Friends and family began noticing a change in the “always very solemn and quiet” Mr. Hess, as his father, Robin Hess, a retired Methodist minister, put it. “It used to be when you would talk with him, you would have to keep the conversation going. Now you just sit back and let him go. He’s so happy now.” Ms. Brow saw an alteration in Ms. Saunders. “Audrey’s always been a loving and sweet person. It’s just more magnified now. She’s more bubbling and effusive.”
Ms. Saunders and Mr. Hess became engaged in November 2010 while she was working an African-coast cruise as — what else? — a guest bartender.
Their wedding was one part Seattle, two parts New Orleans.
It began on July 4 with a small private religious ceremony led by Mr. Hess’s father on Vashon Island in Puget Sound. A select collection of cocktail luminaries attended. Some of them, including much of the staff of Seattle’s Rob Roy lounge, jumped behind the bar to execute a reproduction of the Pegu Club’s cocktail menu — modern classics like the Gin-Gin Mule and Old Cuban — as well as a couple of inventions by Mr. Hess.
But being members of a close-knit, sybaritic community that will give a party at the drop of a Champagne coupe, the couple couldn’t stop at that. They wanted a second public wedding — an unannounced event at this year’s Tales of the Cocktail that all their colleagues — bartenders, bar owners, distillers — could witness. They chose a post-midnight event on July 23, euphemistically called the “bartender’s breakfast,” held this year at the grand, high-ceilinged New Orleans Board of Trade. The party traditionally closes out the convention.
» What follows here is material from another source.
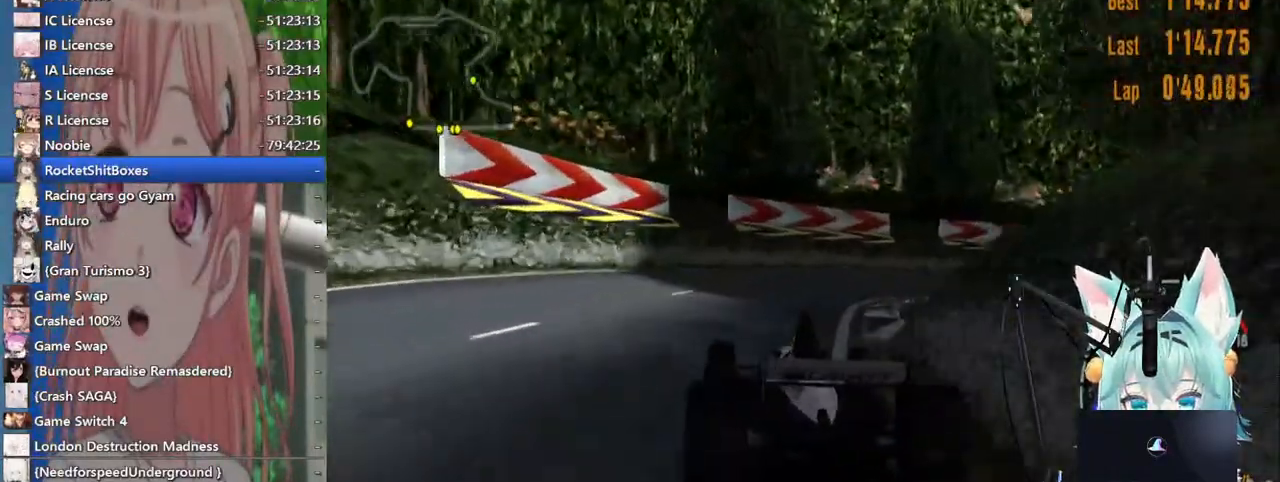
{"dt_ms": 1000, "buttons": [], "left_stick": "right", "right_stick": "center"}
“We basically turned it into the wedding reception,” said Mr. Hess of the well-lubricated ’70s-themed soiree. The bride, in a loose white, flowered dress, and the bridegroom, in a powder-blue tuxedo and white platform shoes, were led into the room by a brass band playing “What a Wonderful World.” The couple then danced their way through the roughly 1,000 revelers to a platform directly behind a long, glowing bar staffed by star mixologists from New York, Boston, San Francisco and elsewhere.
The couple read their vows; the crowd cheered; the bartenders continued to mix drinks.
Meanwhile, partygoers jumped in the courtyard fountain and accepted shots funneled through a giant ice sculpture. “See,” Ms. Saunders said, with a gesture that encompassed the surrounding donnybrook. “This is why I wanted a wedding here.”